*Text passage*:
--- START ---

Every time I see the countries of the Middle East referred to as just some arbitrary lines drawn on a map by the British I am reminded of the woman, yes, woman who was responsible for those lines.
Her name was Gertrude Bell [b.1868-d.1926] from a wealthy English family, the first woman to read history at Oxford and with a first-class honors degree.
Bell's uncle was a diplomat to Persia and visiting him gave her the opportunity to see the world which she traveled extensively. She visited Jerusalem in 1900 and thus began her long association with Arabs, trekking the desert and archaeological sites, eventually establishing the Iraq Museum in Babylon.
In 1914 Bell was recruited, along with T.E.Lawrence [Lawrence of Arabia] to keep tabs [spy] on the pro-German Ottoman Empire, becoming the first female officer in British military intelligence. By her desert treks she had knowledge of the Tribal Sheiks and learned of their preference for the land based on nothing more than grazing rites for their herds and flocks.
The actual 'lines on paper' were placed there by Bell's knowledge of the tribal needs and based on her surveyor's theodolite as she surveyed the area for British intelligence. She helped to foment a tribal revolt against the Turks by promising the Arabs independent states [grazing lands] at the end of the war.

--- END ---

[Stored data entries]
--- START ---

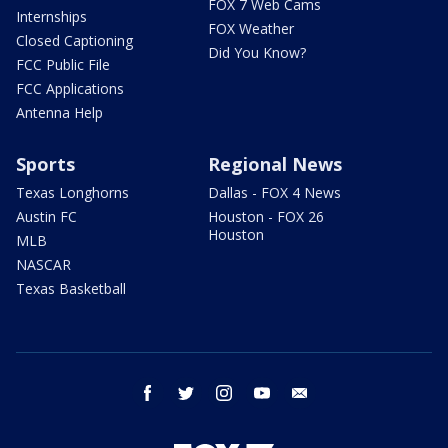
FOX 7 Web Cams
Internships
FOX Weather
Closed Captioning
Did You Know?
FCC Public File
FCC Applications
Antenna Help
Sports
Regional News
Texas Longhorns
Dallas - FOX 4 News
Austin FC
Houston - FOX 26
Houston
MLB
NASCAR
Texas Basketball
facebook
twitter
instagram
youtube
email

--- END ---

*Apply what you read*:
(1) In the passage on Gertrude Bell, can you quote everything from "In 1914 Bell" to "of the war."?
(2) How would you render this sentence from the passage on Gertrude Bell in Spanish: "She visited Jerusalem in 1900 and thus began her long association with Arabs, trekking the desert and archaeological sites, eventually establishing the Iraq Museum in Babylon."
(3) Does each statement agree with the passage on Gertrude Bell? (a) Bell was the first woman to read history at Oxford. (b) Bell's uncle was a diplomat to Egypt. (c) Bell was recruited in 1914.
Work from the passage on Gertrude Bell alone.

*Your responses*:
(1)
In 1914 Bell was recruited, along with T.E.Lawrence [Lawrence of Arabia] to keep tabs [spy] on the pro-German Ottoman Empire, becoming the first female officer in British military intelligence. By her desert treks she had knowledge of the Tribal Sheiks and learned of their preference for the land based on nothing more than grazing rites for their herds and flocks.
The actual 'lines on paper' were placed there by Bell's knowledge of the tribal needs and based on her surveyor's theodolite as she surveyed the area for British intelligence. She helped to foment a tribal revolt against the Turks by promising the Arabs independent states [grazing lands] at the end of the war.

(2) Visitó Jerusalén en 1900 y así comenzó su larga relación con los árabes, recorriendo el desierto y sitios arqueológicos, y finalmente estableció el Museo de Irak en Babilonia.

(3)
(a) Yes: "the first woman to read history at Oxford"
(b) No: "Bell's uncle was a diplomat to Persia"
(c) Yes: "In 1914 Bell was recruited"